12-09-2011, 10:58 AM
(12-09-2011, 01:41 AM)Cortez Wrote: Perhaps you need a little chaos in your life. That's the antidote to OCD. Learn how to not give a f*ck in any way you can. I can certainly mention some ways that helped me stop being like that. I won't mention all of them because some of them are illegal, but it all involves leaping outside your comfort zone instead of edging your way out of it.
Maybe. I can't say for certain if that would help me or not because I've come to realize I don't understand half the stuff that goes on in my mind. But more than likely it probably would. My problem is the same problem I've had for a good portion of my life.

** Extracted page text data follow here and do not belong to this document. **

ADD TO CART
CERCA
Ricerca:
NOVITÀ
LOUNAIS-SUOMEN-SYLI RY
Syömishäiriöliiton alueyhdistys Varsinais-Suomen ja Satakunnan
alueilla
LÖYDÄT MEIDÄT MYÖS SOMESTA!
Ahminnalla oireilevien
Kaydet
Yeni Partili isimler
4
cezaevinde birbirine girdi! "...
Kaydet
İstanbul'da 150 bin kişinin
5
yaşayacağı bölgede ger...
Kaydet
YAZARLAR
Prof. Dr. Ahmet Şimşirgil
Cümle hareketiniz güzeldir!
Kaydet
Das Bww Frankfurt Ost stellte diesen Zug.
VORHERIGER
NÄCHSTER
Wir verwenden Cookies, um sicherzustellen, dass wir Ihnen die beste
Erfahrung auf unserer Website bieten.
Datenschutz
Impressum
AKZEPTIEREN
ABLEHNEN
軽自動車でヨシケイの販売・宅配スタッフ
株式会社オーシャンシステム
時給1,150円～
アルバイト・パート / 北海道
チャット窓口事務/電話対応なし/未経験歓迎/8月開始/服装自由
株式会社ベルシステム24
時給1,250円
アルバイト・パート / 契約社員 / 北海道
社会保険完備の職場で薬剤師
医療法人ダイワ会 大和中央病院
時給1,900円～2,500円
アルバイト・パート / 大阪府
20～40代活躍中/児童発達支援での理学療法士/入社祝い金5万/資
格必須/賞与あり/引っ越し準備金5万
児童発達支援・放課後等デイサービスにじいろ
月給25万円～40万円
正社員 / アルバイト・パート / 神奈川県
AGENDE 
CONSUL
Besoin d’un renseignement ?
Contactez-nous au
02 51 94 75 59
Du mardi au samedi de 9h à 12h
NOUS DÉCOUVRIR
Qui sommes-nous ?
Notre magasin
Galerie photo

I can't conquer fear in a single leap, every little change just sends me over the edge and then I just come crawling back to my comfort zone, sometimes in a worse place than before. I'll never understand how people can do it. It's so stupid when I think of how I behave and how fear is nothing but a creation of my own mind. It's like standing in a room and seeing your goal clearly, but an invisible barrier just keeps knocking you back.
The whole thing is surreal when I just look at my life. I'm going to try to not give a f*ck as much, just start realizing that half the crap I think of in my head isn't of importance. Right now I'm not in a good mental state, but instead of trying to figure out why I'm just going to stop caring and do whatever I feel like doing.